Written by Richard Thompson
When elected to HOA boards, there is always the possibility that a conflict of interest will develop. Often, there is no intention to fall into one, however, it’s almost impossible to avoid them. But how they are handled is critical. They come in several shapes and forms:
Imbalanced Reserve Repairs. Due to poor reserve planning, the board must make judgment calls based on inadequate money. Some repairs get done and others don’t. If the board president approves painting his building instead of others, there is an conflict of interest, even if that building clearly needs it more than the others. So, while good reserve fund planning can avoid that from happening, today the question is “Which buildings get painted?” Rather than be exposed to criticism, why not have the manager ask a local paint company design consultant to make the call? This same principle can be used for many other kinds of repairs.
Voting. Another technique for avoiding conflict of interest is to abstain from voting when the outcome is self-benefitting. And make sure the secretary records in the meeting minutes that “(fill in blank) abstained due to a conflict of interest”. That way, the written record will show no intent to sway the vote.
Disclosure. The idea behind disclosure is that any possible conflict is brought to the attention of the board up front. If the board has no problem with it, it may be okay. But beware. Technically, if you advise the board to hire your brother in law, the landscape contractor, you’ve provided disclosure. However, to an outside observer, there would still be a valid suspicion of nepotism (hiring family members) or money kickbacks.

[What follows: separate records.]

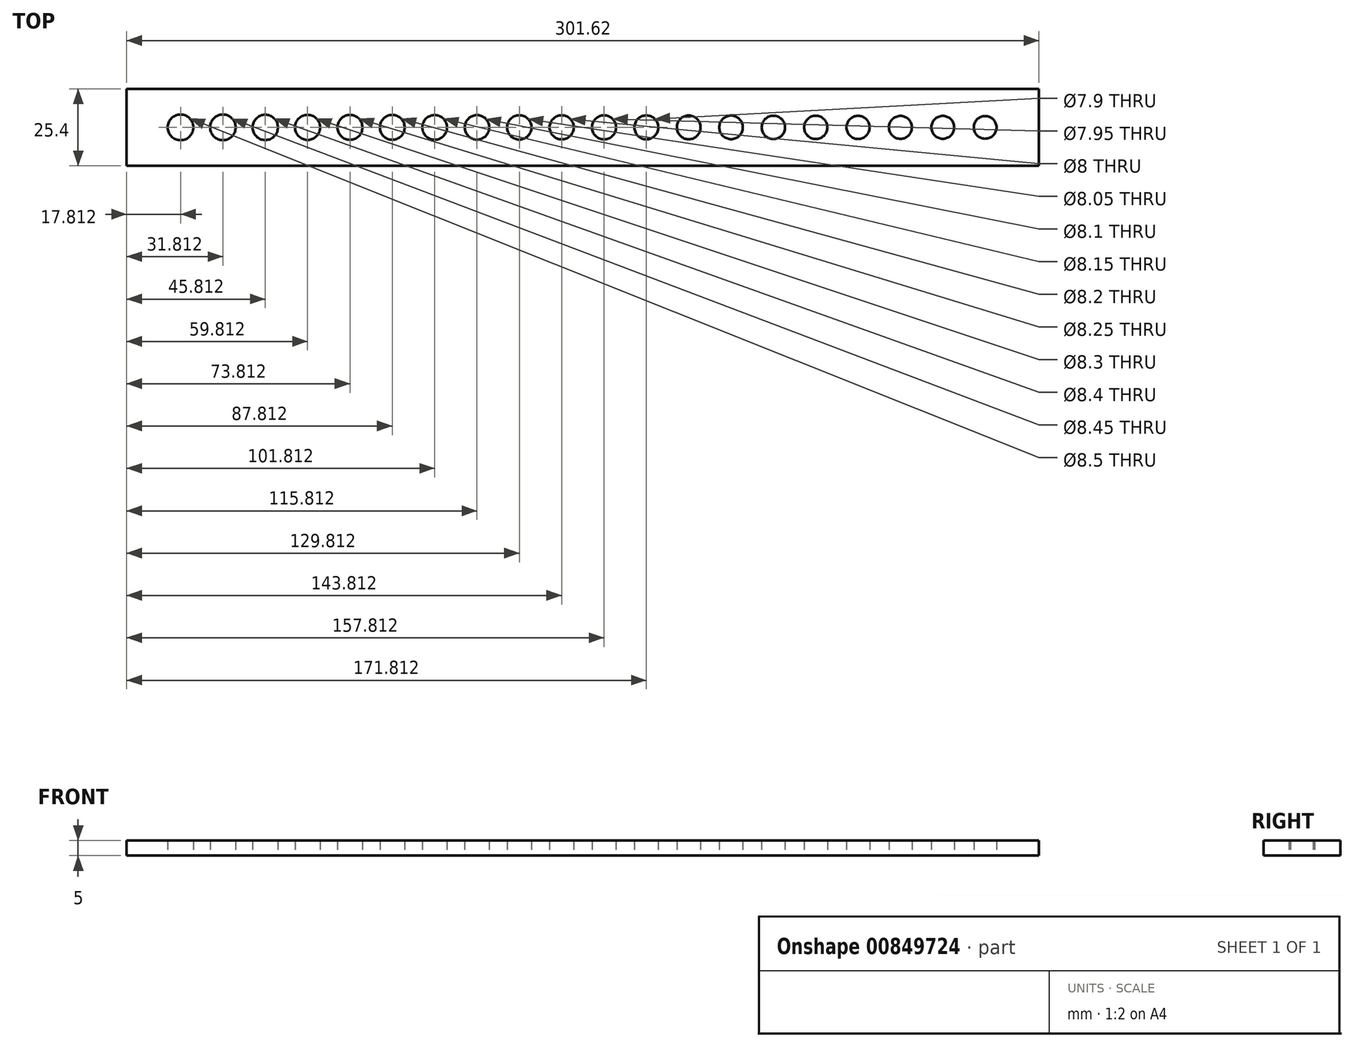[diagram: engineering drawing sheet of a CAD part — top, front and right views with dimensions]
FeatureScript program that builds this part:
annotation { "Feature Type Name" : "Feature", "Feature Type Description" : "" }
export const myFeature = defineFeature(function(context is Context, id is Id, definition is map)
    precondition{}
    {
        {
            var Q0;
            Q0=qCreatedBy(makeId("Top.planeOp"),FACE);
            var sketch = newSketch(context, id + "F0", { "sketchPlane" : qUnion([Q0])});
            skLineSegment(sketch, "E0.bottom", {"start": v(0, 0) * mm, "end": v(301.63, 0) * mm});
            skLineSegment(sketch, "E0.top", {"start": v(0, 25.4) * mm, "end": v(301.63, 25.4) * mm});
            skLineSegment(sketch, "E0.left", {"start": v(0, 0) * mm, "end": v(0, 25.4) * mm});
            skLineSegment(sketch, "E0.right", {"start": v(301.63, 0) * mm, "end": v(301.63, 25.4) * mm});
            skLineSegment(sketch, "E1", {"start": v(0, 12.7) * mm, "end": v(301.63, 12.7) * mm, "construction": true});
            skPoint(sketch, "E2", {"position": v(17.81, 12.7) * mm});
            skPoint(sketch, "E3.1.0.0", {"position": v(31.81, 12.7) * mm});
            skPoint(sketch, "E3.2.0.0", {"position": v(45.81, 12.7) * mm});
            skPoint(sketch, "E3.3.0.0", {"position": v(59.81, 12.7) * mm});
            skPoint(sketch, "E3.4.0.0", {"position": v(73.81, 12.7) * mm});
            skPoint(sketch, "E3.5.0.0", {"position": v(87.81, 12.7) * mm});
            skPoint(sketch, "E3.6.0.0", {"position": v(101.81, 12.7) * mm});
            skPoint(sketch, "E3.7.0.0", {"position": v(115.81, 12.7) * mm});
            skPoint(sketch, "E3.8.0.0", {"position": v(129.81, 12.7) * mm});
            skPoint(sketch, "E3.9.0.0", {"position": v(143.81, 12.7) * mm});
            skPoint(sketch, "E3.10.0.0", {"position": v(157.81, 12.7) * mm});
            skPoint(sketch, "E3.11.0.0", {"position": v(171.81, 12.7) * mm});
            skPoint(sketch, "E3.12.0.0", {"position": v(185.81, 12.7) * mm});
            skPoint(sketch, "E3.13.0.0", {"position": v(199.81, 12.7) * mm});
            skPoint(sketch, "E3.14.0.0", {"position": v(213.81, 12.7) * mm});
            skPoint(sketch, "E3.15.0.0", {"position": v(227.81, 12.7) * mm});
            skPoint(sketch, "E3.16.0.0", {"position": v(241.81, 12.7) * mm});
            skPoint(sketch, "E3.17.0.0", {"position": v(255.81, 12.7) * mm});
            skPoint(sketch, "E3.18.0.0", {"position": v(269.81, 12.7) * mm});
            skPoint(sketch, "E3.19.0.0", {"position": v(283.81, 12.7) * mm});
            skLineSegment(sketch, "E3.direction1", {"start": v(17.81, 12.7) * mm, "end": v(31.81, 12.7) * mm, "construction": true});
            skCircle(sketch, "E4", {"center": v(17.81, 12.7) * mm, "radius": 4.25 * mm});
            skCircle(sketch, "E5", {"center": v(31.81, 12.7) * mm, "radius": 4.22 * mm});
            skCircle(sketch, "E6", {"center": v(45.81, 12.7) * mm, "radius": 4.2 * mm});
            skCircle(sketch, "E7", {"center": v(59.81, 12.7) * mm, "radius": 4.15 * mm});
            skCircle(sketch, "E8", {"center": v(73.81, 12.7) * mm, "radius": 4.12 * mm});
            skCircle(sketch, "E9", {"center": v(87.81, 12.7) * mm, "radius": 4.1 * mm});
            skCircle(sketch, "E10", {"center": v(101.81, 12.7) * mm, "radius": 4.08 * mm});
            skCircle(sketch, "E11", {"center": v(115.81, 12.7) * mm, "radius": 4.05 * mm});
            skCircle(sketch, "E12", {"center": v(129.81, 12.7) * mm, "radius": 4.03 * mm});
            skCircle(sketch, "E13", {"center": v(143.81, 12.7) * mm, "radius": 4 * mm});
            skCircle(sketch, "E14", {"center": v(157.81, 12.7) * mm, "radius": 3.98 * mm});
            skCircle(sketch, "E15", {"center": v(171.81, 12.7) * mm, "radius": 3.95 * mm});
            skCircle(sketch, "E16", {"center": v(185.81, 12.7) * mm, "radius": 3.92 * mm});
            skCircle(sketch, "E17", {"center": v(199.81, 12.7) * mm, "radius": 3.9 * mm});
            skCircle(sketch, "E18", {"center": v(213.81, 12.7) * mm, "radius": 3.88 * mm});
            skCircle(sketch, "E19", {"center": v(227.81, 12.7) * mm, "radius": 3.85 * mm});
            skCircle(sketch, "E20", {"center": v(241.81, 12.7) * mm, "radius": 3.83 * mm});
            skCircle(sketch, "E21", {"center": v(255.81, 12.7) * mm, "radius": 3.8 * mm});
            skCircle(sketch, "E22", {"center": v(269.81, 12.7) * mm, "radius": 3.78 * mm});
            skCircle(sketch, "E23", {"center": v(283.81, 12.7) * mm, "radius": 3.75 * mm});
            skSolve(sketch);
        }
        {
            var Q0;
            Q0 = qSketchRegion(id + "F0", true);
            extrude(context, id + "F1", {"entities" : qUnion([Q0]), "depth" : 5 * mm, "offsetDistance" : 25 * mm});
        }
    });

While disclosure may explain away a conflict, look at the situation with a critical eye. If the issue is significant or costly, it’s best to shy away from it rather than have to justify it again and again.
Deal Openly. One of the best ways for the board to avoid self dealing is to hold open board meetings. Even if other members don’t attend, minutes should be completed in a timely fashion and distributed to all. Regular newsletters (at least four per year) should advise of significant board business and upcoming events. Board business should be transparent…nothing to hide. If the board knows the owners are watching and aware, it’s less likely to engage in self serving activity.

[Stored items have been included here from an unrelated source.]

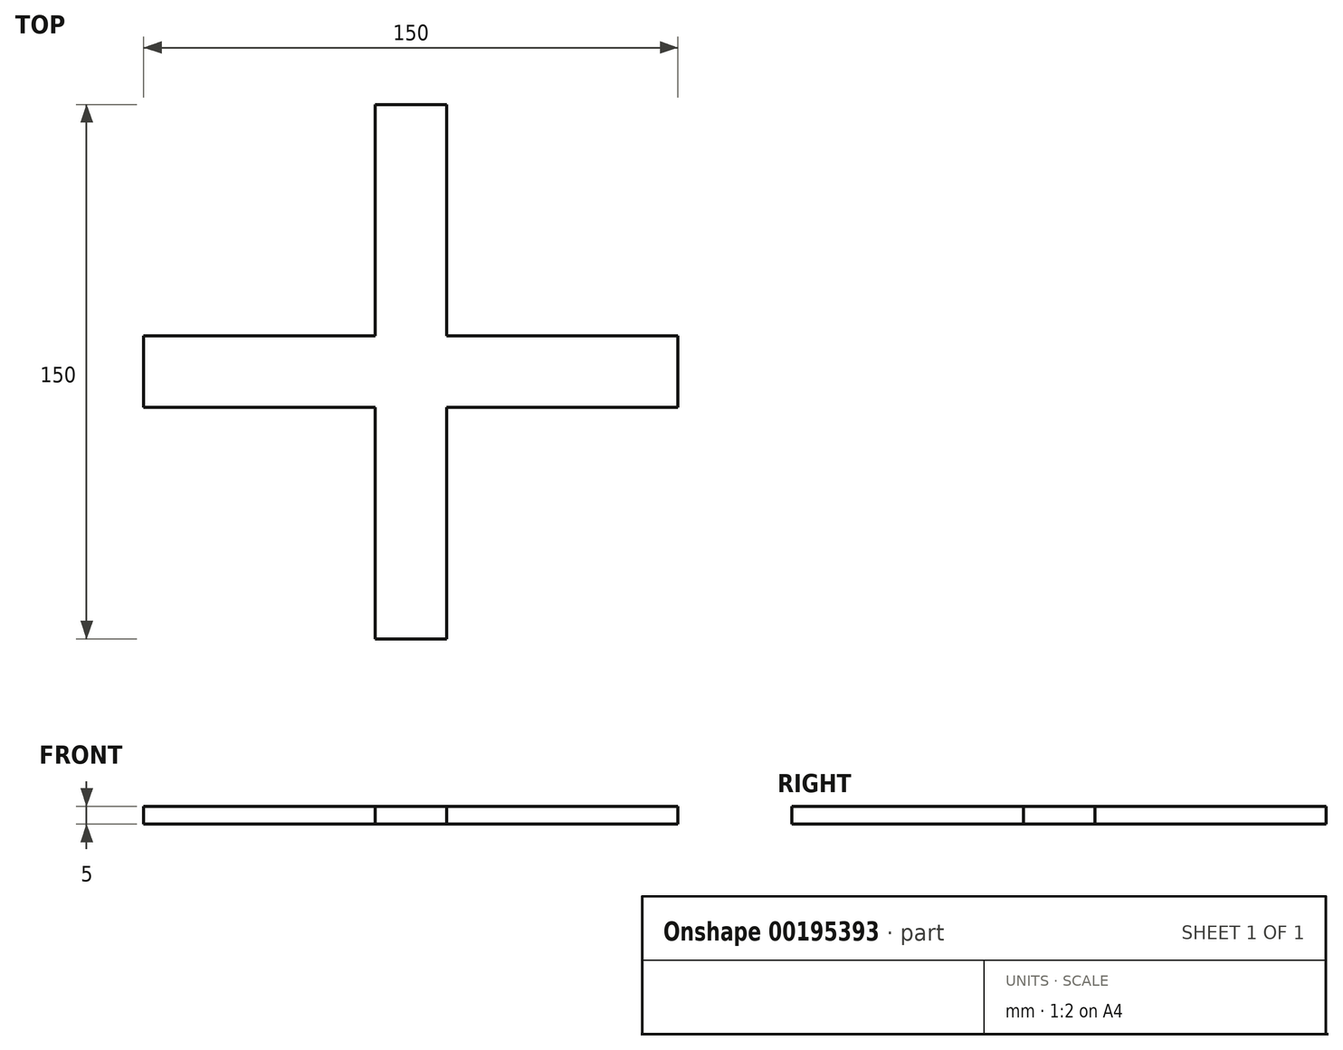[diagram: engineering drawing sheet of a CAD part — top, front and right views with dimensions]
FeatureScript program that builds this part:
annotation { "Feature Type Name" : "Feature", "Feature Type Description" : "" }
export const myFeature = defineFeature(function(context is Context, id is Id, definition is map)
    precondition{}
    {
        {
            var Q0;
            Q0=qCreatedBy(makeId("Top.planeOp"),FACE);
            var sketch = newSketch(context, id + "F0", { "sketchPlane" : qUnion([Q0])});
            skLineSegment(sketch, "E0.bottom", {"start": v(-10, 75) * mm, "end": v(10, 75) * mm});
            skLineSegment(sketch, "E0.top", {"start": v(-10, -75) * mm, "end": v(10, -75) * mm});
            skLineSegment(sketch, "E0.left", {"start": v(-10, 75) * mm, "end": v(-10, 10) * mm});
            skLineSegment(sketch, "E0.right", {"start": v(10, 75) * mm, "end": v(10, 10) * mm});
            skPoint(sketch, "E0.middle", {"position": v(0, 0) * mm});
            skLineSegment(sketch, "E1.bottom", {"start": v(-75, 10) * mm, "end": v(-10, 10) * mm});
            skLineSegment(sketch, "E1.top", {"start": v(-75, -10) * mm, "end": v(-10, -10) * mm});
            skLineSegment(sketch, "E1.left", {"start": v(-75, 10) * mm, "end": v(-75, -10) * mm});
            skLineSegment(sketch, "E1.right", {"start": v(75, 10) * mm, "end": v(75, -10) * mm});
            skLineSegment(sketch, "E2.trimOffspring", {"start": v(-10, -10) * mm, "end": v(-10, -75) * mm});
            skLineSegment(sketch, "E3.trimOffspring", {"start": v(10, 10) * mm, "end": v(75, 10) * mm});
            skLineSegment(sketch, "E4.trimOffspring", {"start": v(10, -10) * mm, "end": v(10, -75) * mm});
            skLineSegment(sketch, "E5.trimOffspring", {"start": v(10, -10) * mm, "end": v(75, -10) * mm});
            skSolve(sketch);
        }
        {
            var Q0;
            Q0 = qSketchRegion(id + "F0", true);
            extrude(context, id + "F1", {"entities" : qUnion([Q0]), "depth" : 5 * mm});
        }
    });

Ban Board Scofflaws. To have a director who is regularly violating the rules is unconscionable. And to allow this kind of conflict of interest to continue invites challenge from every HOA member accused of rule infraction. Habitual rule breakers should be gleaned from the board if they can’t mend their evil ways.
Developers. Many HOA developers are shortsighted when it comes to conflict of interest. The goal to make a profit causes them to set the operating and reserve budgets too low to attract (deceive) buyers. This strategy will invariably backfire shortly after the HOA is turned over to the owners since there won’t be enough money to properly cover HOA business. When the HOA runs out of money, guess who gets blamed? To avoid this problem, all HOA developers should use outside budget consultants to eliminate the conflict of interest. Using consultants keeps the developer “arm’s length”, more credible to buyers and defensible if the homeowner board ever raises the question of the developer underbudgeting.
Conflicts of interest always feather someone’s nest and raise suspicion. And no matter how hard you try, one will appear. Ask yourself if something the board is doing could be misconstrued by outsiders. Trust is a fragile thing so treat it like fine crystal. Find ways to “unfeather” the HOA nest.